┌─ Data to use
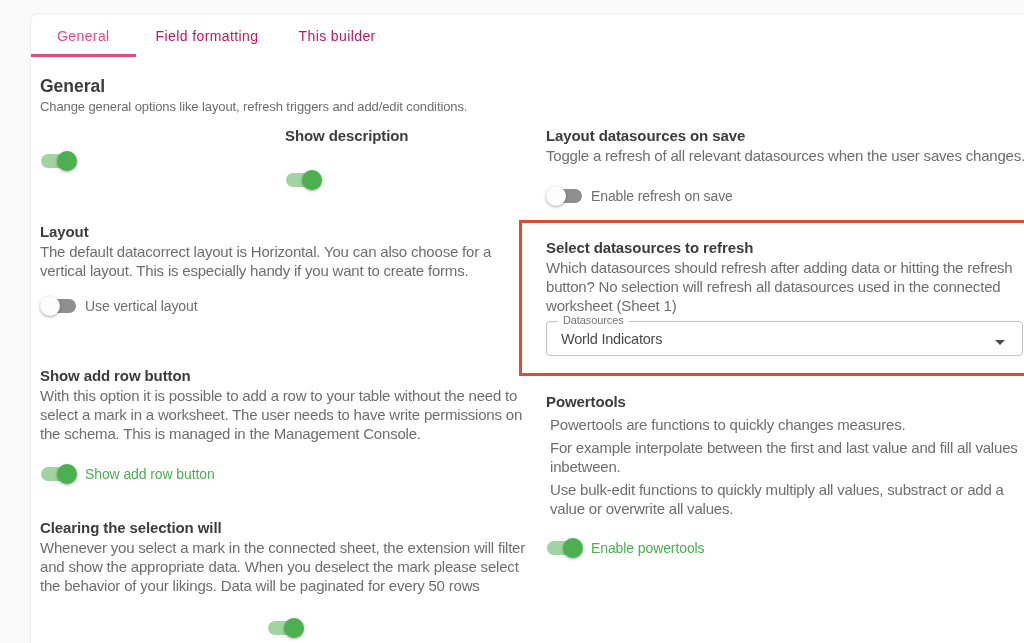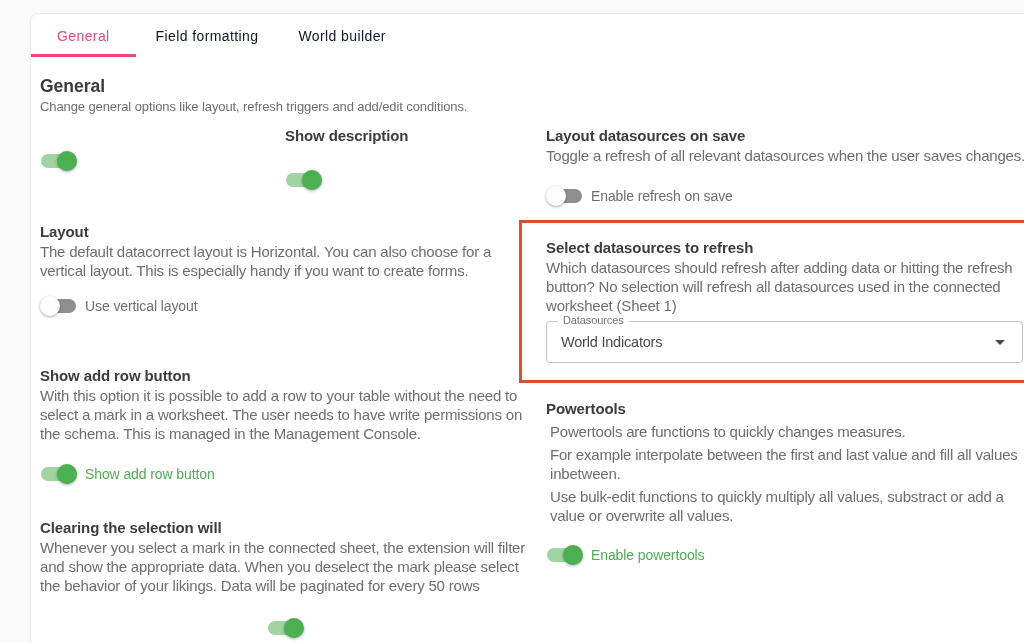--- a/index.html
+++ b/index.html
@@ -5,21 +5,21 @@
   * { margin:0; padding:0; box-sizing:border-box; }
   html,body { width:1024px; height:643px; overflow:hidden;
     font-family:"Liberation Sans", sans-serif;
     background:var(--page-bg,#fafafa); }
   .card { position:absolute; left:30px; top:13px; width:1011px; height:630px;
     background:#fff; border:1px solid #ececec; border-right:none; border-bottom:none;
     border-radius:8px 0 0 0; }
   
   .tabs { display:flex; height:43px; align-items:stretch; }
   .tab { display:flex; align-items:center; padding:0 20px; font-size:14px;
-    letter-spacing:.4px; color:#0f172a; position:relative; cursor:pointer; }
+    letter-spacing:.4px; color:#be185d; position:relative; cursor:pointer; }
   .tab.first { padding:0 26px; }
   .tab.active { color:var(--accent-pink,#e8487f); }
   .tab.active::after { content:""; position:absolute; left:0; right:0; bottom:0;
     height:3px; background:var(--accent-pink,#e8487f); }
   
   .content { padding-left:9px; }
   .page-title { margin-top:19px; font-size:17.5px; font-weight:bold; color:#3c3c3c; line-height:21px; }
   .page-subtitle { font-size:13px; color:#6e6e6e; line-height:19px; letter-spacing:-.1px; }
   
   .cols { display:flex; }
@@ -53,39 +53,39 @@
   .sec-clearing { margin-top:34px; }
   .sec-clearing .toggle-row { margin-top:23px;flex-direction:column; }
   
   .col.right .sec-refresh { margin-top:10px; }
   .sec-refresh .toggle-row { margin-top:21px; }
   .highlight-box { margin:14px 3px 0 -27px; border:3px solid var(--highlight-red,#e14b2e);
     border-radius:0; padding:15px 7px 17px 24px; }
   .sec-powertools { margin-top:16px; }
   .sec-powertools .toggle-row { margin-top:20px; }
   
-  .select-field { position:relative; margin-top:6px; height:42px;
+  .select-field { position:relative; margin-top:6px; height:35px;
     border:1px solid #c4c4c4; border-radius:4px; display:flex; align-items:center;
     padding:0 14px; cursor:pointer; background:#fff; }
   .select-label { position:absolute; top:-8px; left:11px; background:#fff; padding:0 5px;
     font-size:11px; color:#757575; letter-spacing:-.1px; }
   .select-value { font-size:14.5px; color:#4a4a4a; letter-spacing:-.2px; }
   .caret { position:absolute; right:17px; top:18px; width:0; height:0;
     border-left:5px solid transparent; border-right:5px solid transparent;
     border-top:5px solid #4a4a4a; }
 </style>
 </head>
 <body>
 
 <div class="card">
 
   <div class="tabs">
     <div class="tab first active">General</div>
     <div class="tab">Field formatting</div>
-    <div class="tab">World builder</div>
+    <div class="tab">This builder</div>
   </div>
 
   <div class="content">
     <div class="page-title">General</div>
     <div class="page-subtitle">Change general options like layout, refresh triggers and add/edit conditions.</div>
 
     <div class="cols">
 
       <div class="col left">
 

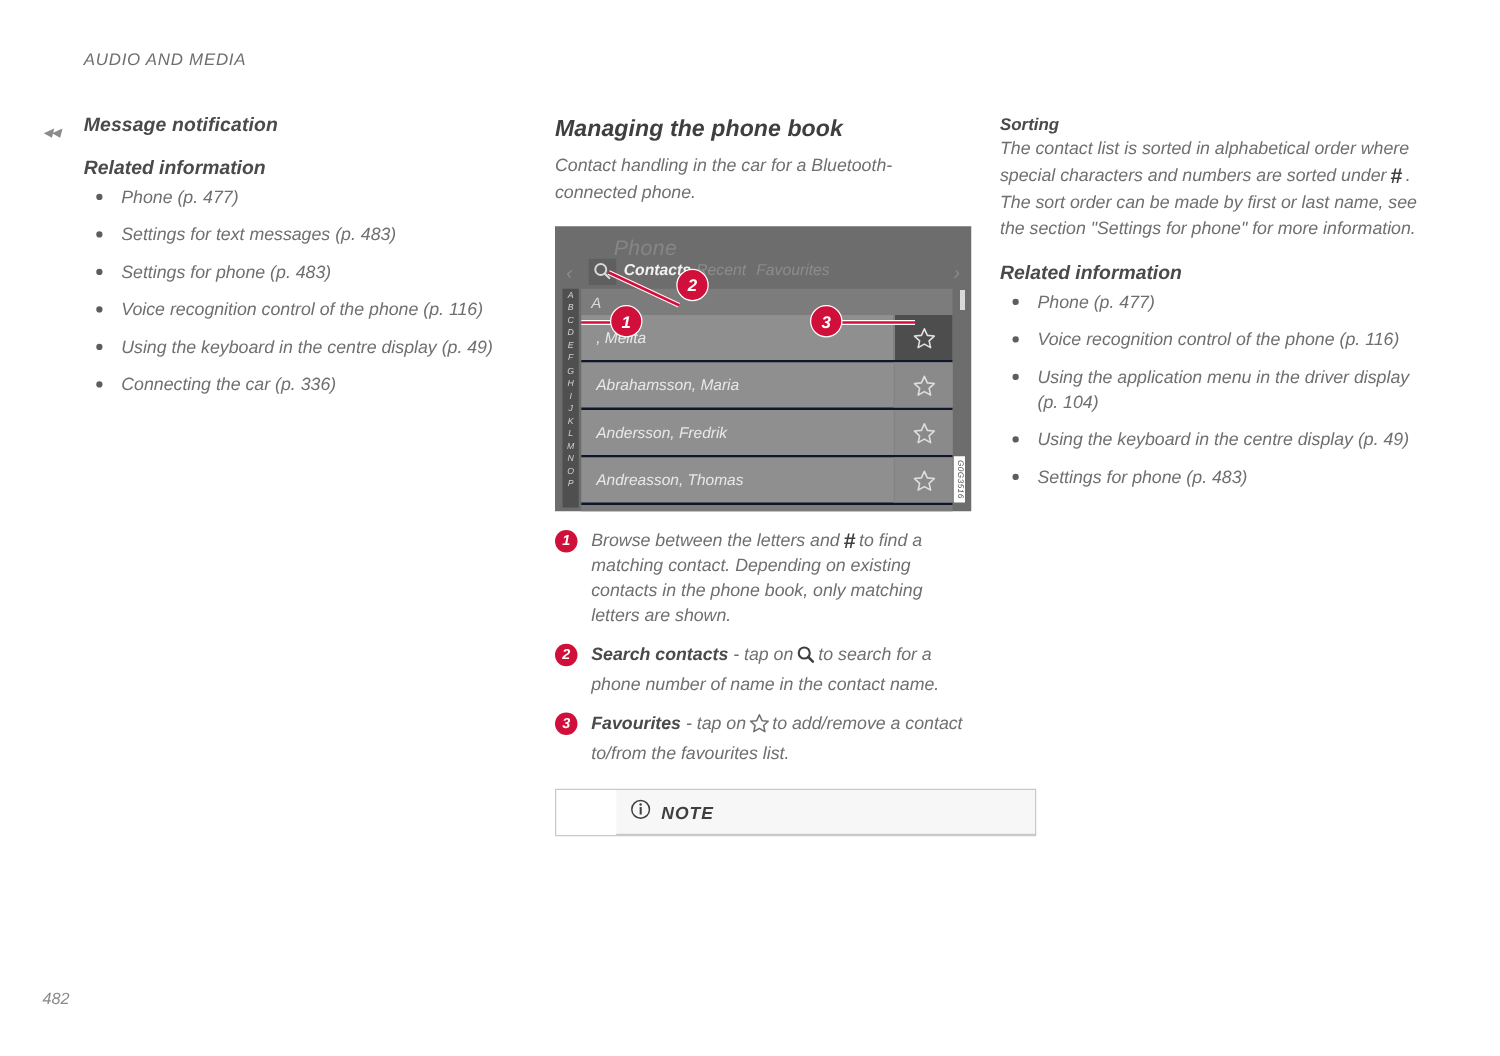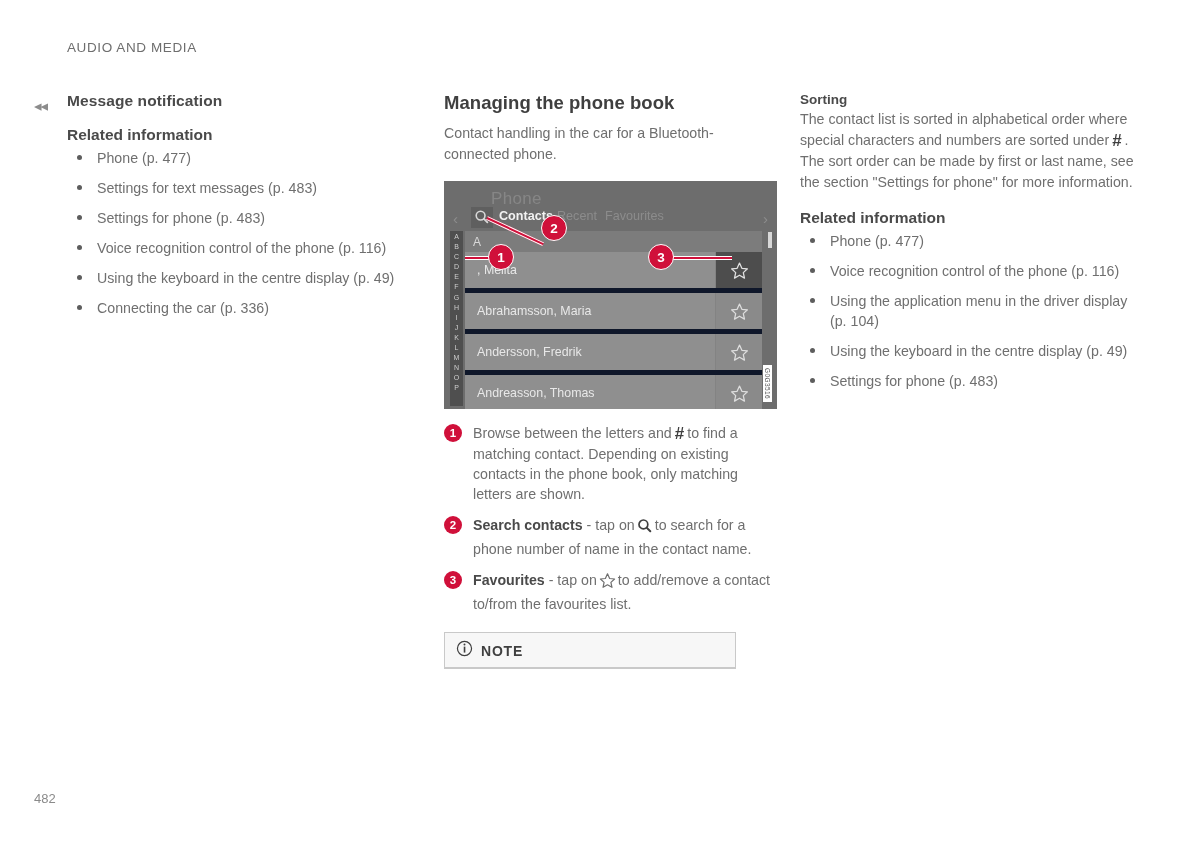--- a/index.html
+++ b/index.html
@@ -12,20 +12,21 @@
     height: 845px;
     position: relative;
     font-family: "Liberation Sans", sans-serif;
     color: #6f6f6f;
     overflow: hidden;
   }
   .page {
     position: absolute;
     inset: 0;
     background: #ffffff;
+    font-style: italic;
   }
 
   
   .running-header {
     position: absolute;
     left: 67px;
     top: 40px;
     font-size: 13.5px;
     letter-spacing: 0.6px;
     color: #6e6e6e;
@@ -212,21 +213,21 @@
     background: #7c7c7c;
     color: #d8d8d8;
     font-size: 12px;
     padding: 4px 0 0 8px;
     box-sizing: border-box;
   }
   .row {
     position: relative;
     height: 36px;
     background: #8f8f8f;
-    border-bottom: 5px solid #0f172a;
+    border-bottom: 2px solid #0f172a;
   }
   .row .name {
     position: absolute;
     left: 12px;
     top: 11px;
     font-size: 12.4px;
     color: #e8e8e8;
   }
   .row .fav {
     position: absolute;
@@ -346,24 +347,25 @@
     vertical-align: -1px;
   }
   .inline-icon {
     display: inline-block;
     vertical-align: -4px;
     margin: 0 2px;
   }
 
   
   .note {
-    width: 292px;
+    width: 385px;
     border: 1px solid #c9c9c9;
     box-sizing: border-box;
     background: #ffffff;
+    padding-left: 48px;
   }
   .note-head {
     display: flex;
     align-items: center;
     gap: 8px;
     padding: 7px 10px 6px 11px;
     border-bottom: 1px solid #c9c9c9;
     background: #f7f7f7;
   }
   .note-head .txt {

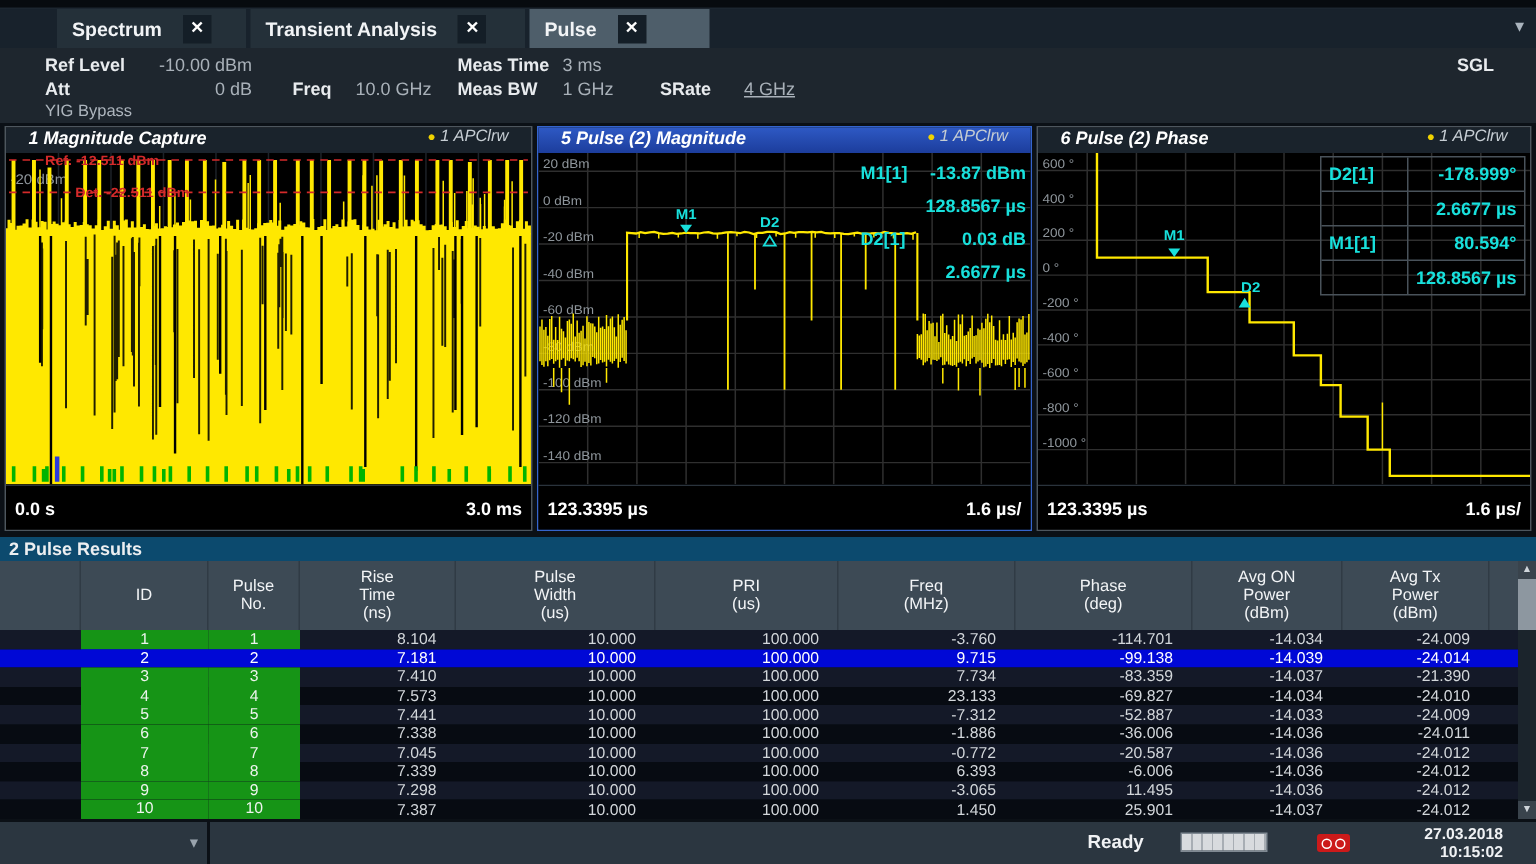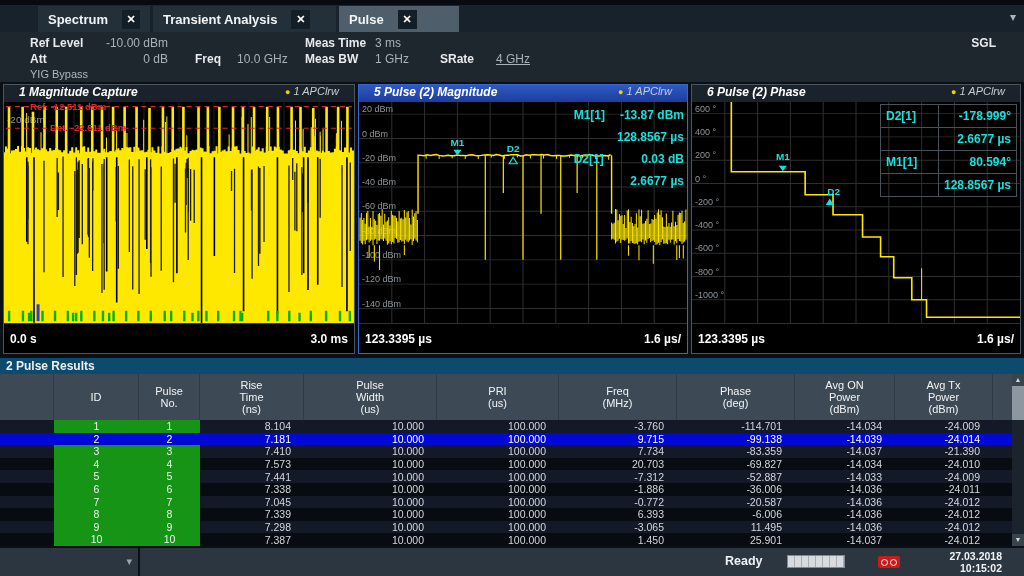--- a/index.html
+++ b/index.html
@@ -96,21 +96,21 @@
 </style>
 </head>
 <body>
 
 <div class="screen">
 
   <div class="topstrip"></div>
 
   <div class="tabbar">
 
-      <div class="tab" style="width: 112px;">
+      <div class="tab" style="width: 126px;">
         <span>Spectrum</span>
         <span class="closebox">✕</span>
       </div>
       <div class="tab" style="width: 183px;">
         <span>Transient Analysis</span>
         <span class="closebox">✕</span>
       </div>
       <div class="tab active" style="width: 120px;">
         <span>Pulse</span>
         <span class="closebox">✕</span>
@@ -390,21 +390,21 @@
             <div class="cell">-21.390</div>
             <div></div>
           </div>
           <div class="trow even">
             <div></div>
             <div class="gcell">4</div>
             <div class="gcell">4</div>
             <div class="cell">7.573</div>
             <div class="cell">10.000</div>
             <div class="cell">100.000</div>
-            <div class="cell">20.703</div>
+            <div class="cell">23.133</div>
             <div class="cell">-69.827</div>
             <div class="cell">-14.034</div>
             <div class="cell">-24.010</div>
             <div></div>
           </div>
           <div class="trow odd">
             <div></div>
             <div class="gcell">5</div>
             <div class="gcell">5</div>
             <div class="cell">7.441</div>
└─
> _Exercise_
Give the number of lines in the listing that hold the word "flex", with no other words.

> _Solved exercise_
6